** START OF MATERIAL PROVIDED **

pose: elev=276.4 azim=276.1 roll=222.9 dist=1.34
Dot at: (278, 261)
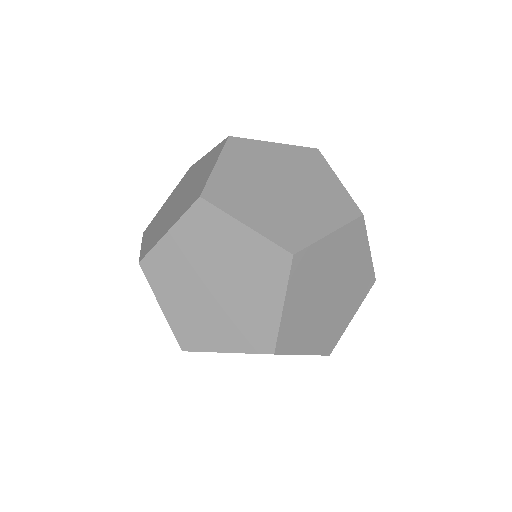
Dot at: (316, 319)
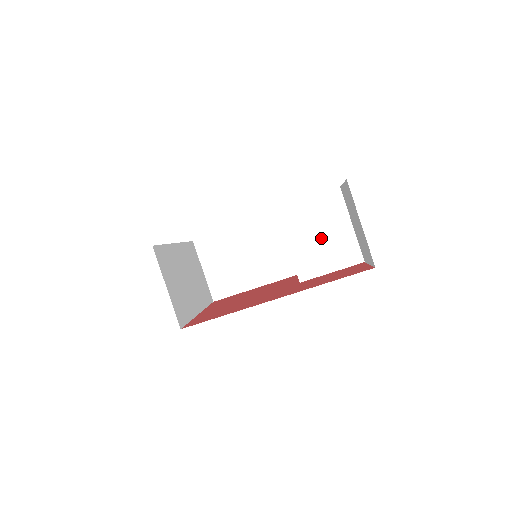
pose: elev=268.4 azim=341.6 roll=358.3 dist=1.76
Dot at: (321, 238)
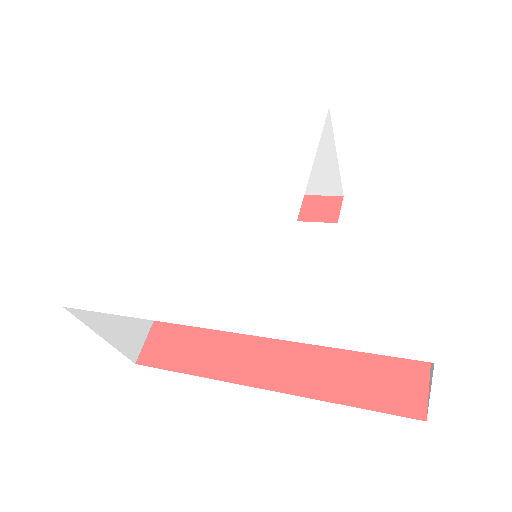
Dot at: occluded
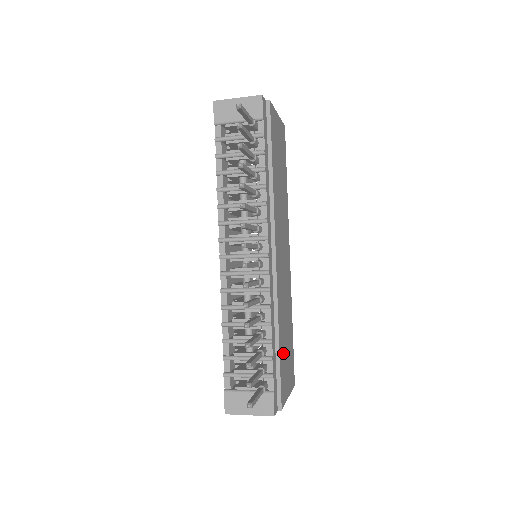
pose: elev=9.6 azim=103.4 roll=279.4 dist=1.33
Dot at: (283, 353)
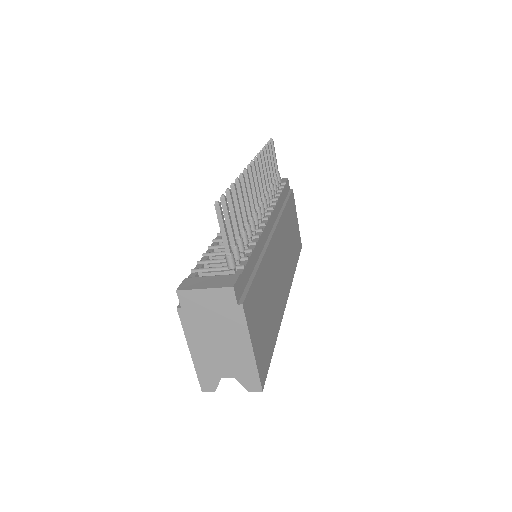
Dot at: (260, 294)
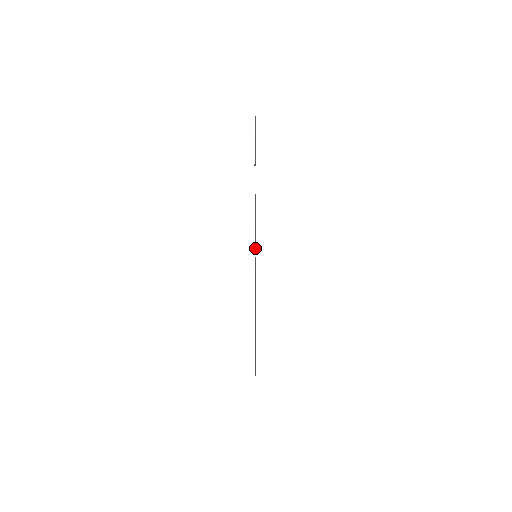
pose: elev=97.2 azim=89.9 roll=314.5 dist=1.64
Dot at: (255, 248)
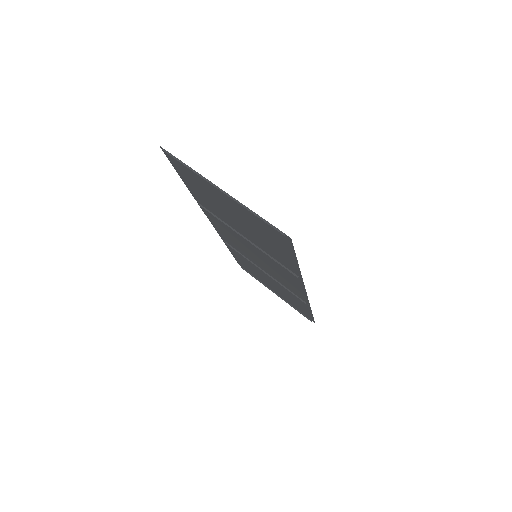
Dot at: (289, 270)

** END OF MATERIAL PROVIDED **

Convert every line of the records into a JSON list of strings, one string per line, skipping blank lines and leaving out the pictures.

[
  "pose: elev=276.4 azim=276.1 roll=222.9 dist=1.34",
  "Dot at: (278, 261)",
  "Dot at: (316, 319)",
  "pose: elev=268.4 azim=341.6 roll=358.3 dist=1.76",
  "Dot at: (321, 238)",
  "Dot at: occluded",
  "pose: elev=9.6 azim=103.4 roll=279.4 dist=1.33",
  "Dot at: (283, 353)",
  "Dot at: (260, 294)",
  "pose: elev=97.2 azim=89.9 roll=314.5 dist=1.64",
  "Dot at: (255, 248)",
  "Dot at: (289, 270)"
]